#### INFORMATION SHOWN ####

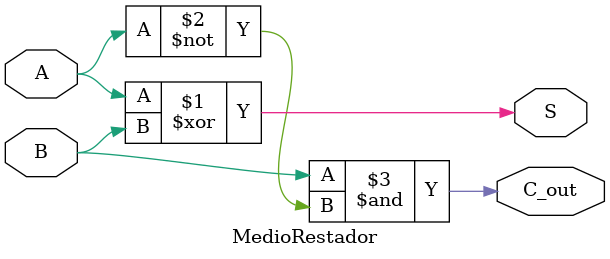
<source format=v>
/*
 * Generated by Digital. Don't modify this file!
 * Any changes will be lost if this file is regenerated.
 */

module MedioRestador (
  input A,
  input B,
  output S,
  output C_out
);
  assign S = (A ^ B);
  assign C_out = (B & ~ A);
endmodule

</source>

####

◆ WHAT IS REQUIRED ◆
Tally up how many lines in the preceding listing contain the word "this". Give nothing but the number.

◆ TASK OUTPUT ◆
2